Stellen Sie einfach alles bereit, was benötigt wird.

"Ach, übrigens, du müsstest doch der reichste Mensch hier sein, oder?", fragte Qi Tian plötzlich, als ihm etwas einfiel.

„Ja, genau das ist es…“, sagte Satan hastig.

"Diese Stadt gehört dir, nicht wahr?", fragte Qi Tian erneut.

"Ja……"

„Also, welche Art von Karten haben Sie hier üblicherweise?“

Satan verstand sofort, was Qi Tian vorhatte. Er drehte seine Hand um, und augenblicklich erschien eine Karte in seiner Handfläche. Er reichte sie Qi Tian und sagte: „Es gibt nur zehn dieser Karten in dieser Stadt. Jeder, der diese Karte sieht, kann alles auf dem Gelände kaufen. Senior, tun Sie es.“

„Ach ja, Herr Oberstufenschüler, diese Karte ist einzigartig. Es gibt ein paar ähnliche Karten, aber diese ist die beste. Diese Karte zu sehen ist, als würde man mich sehen!“

Satan sagte mit einem Anflug von Selbstgefälligkeit.
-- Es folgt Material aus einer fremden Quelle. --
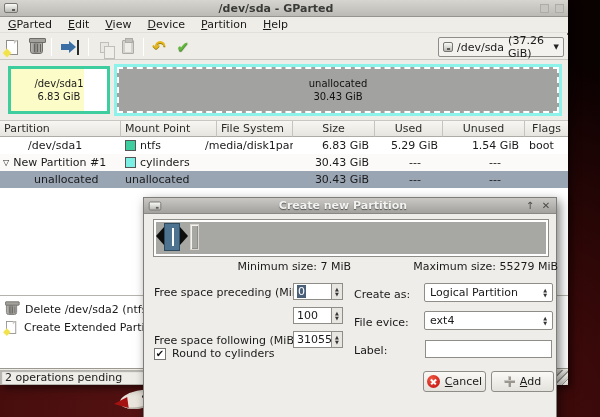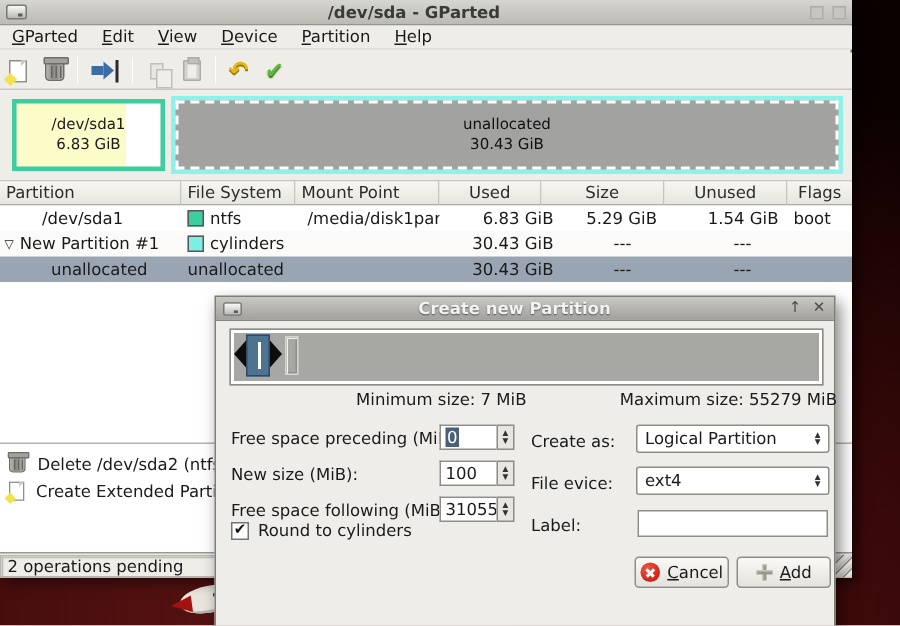--- a/index.html
+++ b/index.html
@@ -161,43 +161,49 @@
       <div class="tbtn">
           <div class="paste-ico"></div>
         </div>
       <div class="tsep"></div>
       <div class="tbtn">
           <span class="undo-glyph">↶</span>
         </div>
       <div class="tbtn">
           <span class="apply-glyph">✔</span>
         </div>
+      <div id="devcombo">
+        <div class="drive-ico"></div>
+        <span>/dev/sda</span>
+        <span>(37.26 GiB)</span>
+        <span class="arrow">▼</span>
+      </div>
     </div>
 
     <div id="visual" class="abs">
       <div id="blk-sda1" class="abs">
         <span>/dev/sda1</span>
         <span>6.83 GiB</span>
       </div>
       <div id="blk-unalloc" class="abs">
         <div class="inner">
           <span>unallocated</span>
           <span>30.43 GiB</span>
         </div>
       </div>
     </div>
 
     <div id="tbl-body-bg" class="abs"></div>
 
     <div id="tbl-head" class="abs">
       <div class="hcell" style="width:121px;padding-left:4px">Partition</div>
+      <div class="hcell" style="width:96px;padding-left:4px">Mount Point</div>
       <div class="hcell" style="width:76px;padding-left:4px">File System</div>
-      <div class="hcell" style="width:96px;padding-left:4px">Mount Point</div>
+      <div class="hcell" style="width:82px;justify-content:center">Size</div>
       <div class="hcell" style="width:68px;justify-content:center">Used</div>
-      <div class="hcell" style="width:82px;justify-content:center">Size</div>
       <div class="hcell" style="width:82px;justify-content:center">Unused</div>
       <div class="hcell" style="width:43px;justify-content:center;border-right:none">Flags</div>
     </div>
 
     <div class="row" style="top:137px">
       <div class="cell" style="width:121px;padding-left:28px">/dev/sda1</div>
       <div class="cell" style="width:76px;padding-left:4px">
         <span class="sw" style="background:#3ECD9E"></span>
         <span>ntfs</span>
       </div>
@@ -280,21 +286,20 @@
     <div class="spin" style="left:149px;top:85px">
       <div class="entry">
           <span class="sel">0</span>
         </div>
       <div class="arrows">
           <span>▲</span>
           <span>▼</span>
         </div>
     </div>
 
-    <div class="dlabel" style="left:10px;top:112px">New size (MiB):</div>
     <div class="spin" style="left:149px;top:109px">
       <div class="entry">100</div>
       <div class="arrows">
           <span>▲</span>
           <span>▼</span>
         </div>
     </div>
 
     <div class="dlabel" style="left:10px;top:136px">Free space following (MiB):</div>
     <div class="spin" style="left:149px;top:133px">

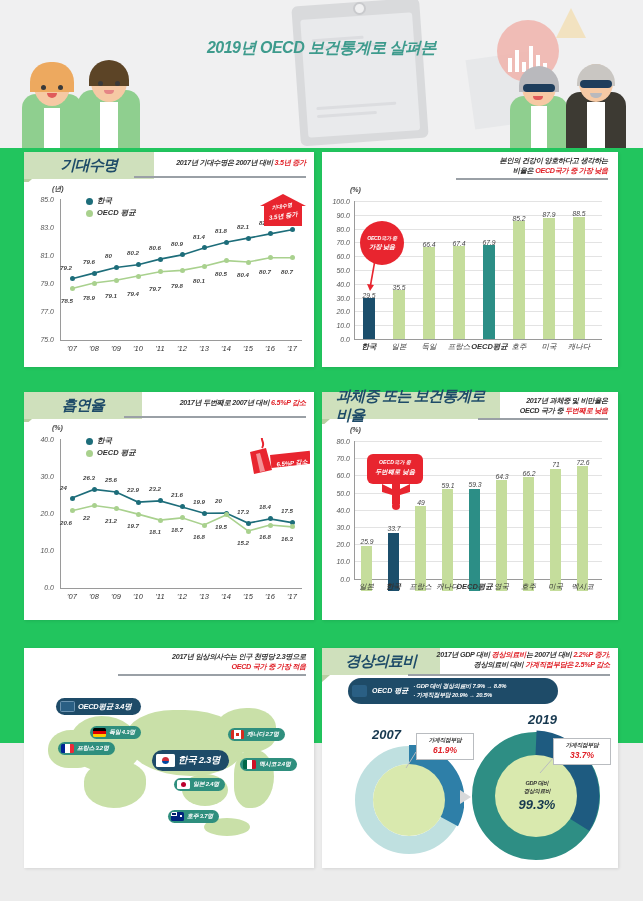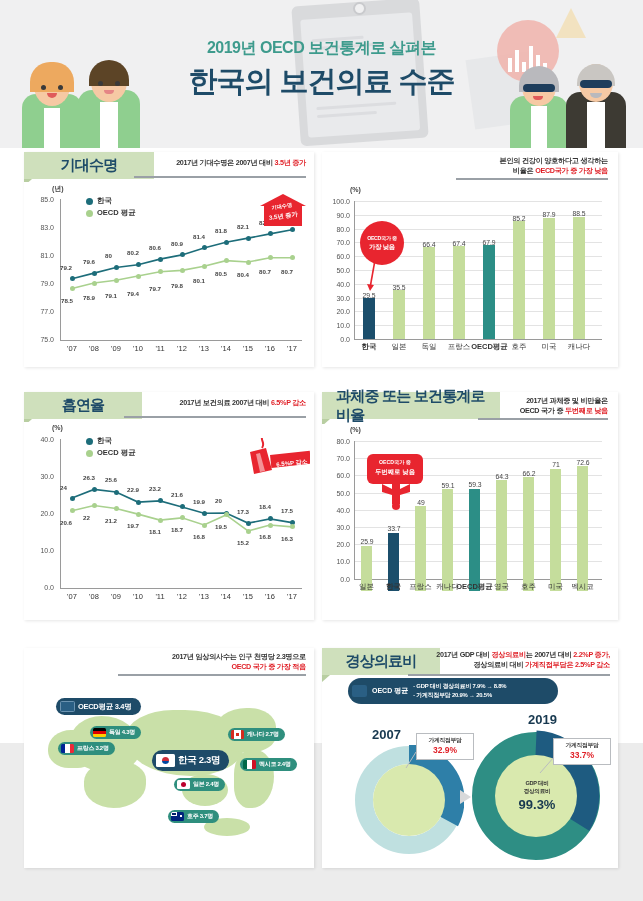--- a/index.html
+++ b/index.html
@@ -3,21 +3,21 @@
 <meta charset="utf-8">
 <style>
   * { box-sizing: border-box; margin: 0; padding: 0; }
   body {
     width: 643px; height: 901px;
     background: #ececec;
     font-family: "Liberation Sans", "DejaVu Sans", sans-serif;
     overflow: hidden;
     position: relative;
   }
-  .page { position: relative; width: 643px; height: 743px; background: #ffffff; }
+  .page { position: relative; width: 643px; height: 743px; background: #22c55e; font-style: italic; }
 
   
   .header { position: relative; width: 643px; height: 148px; background: #f0f0f1; overflow: hidden; }
   .hdr-clip {
     position: absolute; left: 296px; top: 2px; width: 128px; height: 140px;
     background: #d9dadc; border-radius: 6px; transform: rotate(-4deg);
   }
   .hdr-clip-inner {
     position: absolute; left: 8px; top: 14px; right: 8px; bottom: 8px;
     background: #e9eaec; border-radius: 3px;
@@ -198,21 +198,20 @@
       <div class="p-body" style="left:0; bottom:0; width:60px; height:56px; background:#3d3a33;"></div>
       <div class="p-body" style="left:21px; bottom:0; width:18px; height:46px; background:#ffffff; border-radius:0;"></div>
       <div class="p-head" style="left:13px; bottom:46px; width:34px; height:38px; background:#f6c9a4;"></div>
       <div class="p-head" style="left:11px; bottom:62px; width:38px; height:22px; background:#c9c6c2; border-radius:19px 19px 0 0;"></div>
       <div style="position:absolute; left:14px; bottom:60px; width:32px; height:8px; background:#1e3d5c; border-radius:4px;"></div>
       <div style="position:absolute; left:24px; bottom:50px; width:12px; height:5px; background:#b9b9bd; border-radius:0 0 6px 6px;"></div>
     </div>
 
     <div class="title-wrap">
       <div class="title-sub">2019년 OECD 보건통계로 살펴본</div>
-      <div class="title-main">한국의 보건의료 수준</div>
     </div>
   </div>
 
   <div class="panel panel-shadow" style="left:24px; top:152px; width:290px; height:215px;">
     <div class="sect-tag" style="width:130px;">
       <span>기대수명</span>
     </div>
     <div class="sect-note" style="right:8px; top:6px; width:170px;">
       <span>2017년 기대수명은 2007년 대비</span>
       <span class="hl">3.5년 증가</span>
@@ -389,21 +388,21 @@
         <path d="M4,31 L1,24 L8,25 Z" fill="#e8252f"></path>
       </svg>
     </div>
   </div>
 
   <div class="panel panel-shadow" style="left:24px; top:392px; width:290px; height:228px;">
     <div class="sect-tag" style="width:118px;">
       <span>흡연율</span>
     </div>
     <div class="sect-note" style="right:8px; top:6px; width:180px;">
-      <span>2017년 보건의료 2007년 대비</span>
+      <span>2017년 두번째로 2007년 대비</span>
       <span class="hl">6.5%P 감소</span>
     </div>
     <div class="sect-rule" style="right:8px; top:24px; width:182px;"></div>
 
     <div class="chart-box" style="left:0; top:30px; width:290px; height:198px;">
       <div class="axis-unit" style="left:28px; top:2px;">(%)</div>
 
       <div class="ytick" style="left:4px; top:14px;">40.0</div>
       <div class="ytick" style="left:4px; top:51px;">30.0</div>
       <div class="ytick" style="left:4px; top:88px;">20.0</div>
@@ -670,21 +669,21 @@
   </div>
 
   <div class="yearlab" style="left:372px; top:727px;">2007</div>
   <svg width="110" height="110" style="position:absolute; left:354px; top:745px;">
     <circle cx="55" cy="55" r="45" fill="none" stroke="#bfe0e0" stroke-width="18"></circle>
     <path d="M 55 10 A 45 45 0 0 1 94.7 76.2" fill="none" stroke="#2e7fa8" stroke-width="21"></path>
     <circle cx="55" cy="55" r="36" fill="#d9e9ae"></circle>
   </svg>
   <div class="callbox" style="left:416px; top:733px; width:58px;">
     <div class="t1">가계직접부담</div>
-    <div class="t2">32.9%</div>
+    <div class="t2">61.9%</div>
   </div>
   <svg width="30" height="30" style="position:absolute; left:404px; top:752px;">
     <path d="M12,0 L2,16" stroke="#b9bcc0" stroke-width="1" fill="none"></path>
   </svg>
 
   <div class="arrow-right" style="left:460px; top:790px;"></div>
 
   <div class="yearlab" style="left:528px; top:712px;">2019</div>
   <svg width="132" height="132" style="position:absolute; left:470px; top:730px;">
     <circle cx="66" cy="66" r="52" fill="none" stroke="#2e8e84" stroke-width="24"></circle>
Qi Tian winkte ab, um zu zeigen, dass er verstanden hatte. Er warf einen Blick auf die Karte und steckte sie dann weg. Auf der Vorderseite der Karte war eine Faust abgebildet, die Satan symbolisierte. Qi Tian beachtete die anderen Details nicht.

Qi Tian verstaute es, klopfte Satan auf die Schulter und sagte zwei Worte: „Mach es richtig, okay? Ich gehe jetzt.“

Damit führte Qi Tian Qi Wu aus dem Gebiet.

Dann trafen sie auf Ruya, und als die drei gerade einkaufen gehen wollten, ergriff Qi Wu die Initiative und stieg aus, da sie nicht das fünfte Rad am Wagen sein wollte.

Qi Tian nahm es nicht ernst. Schließlich war seine Karte in Qi Wus Händen, und er konnte kaufen, was er wollte. Qi Tian kümmerte sich nicht um das Geld.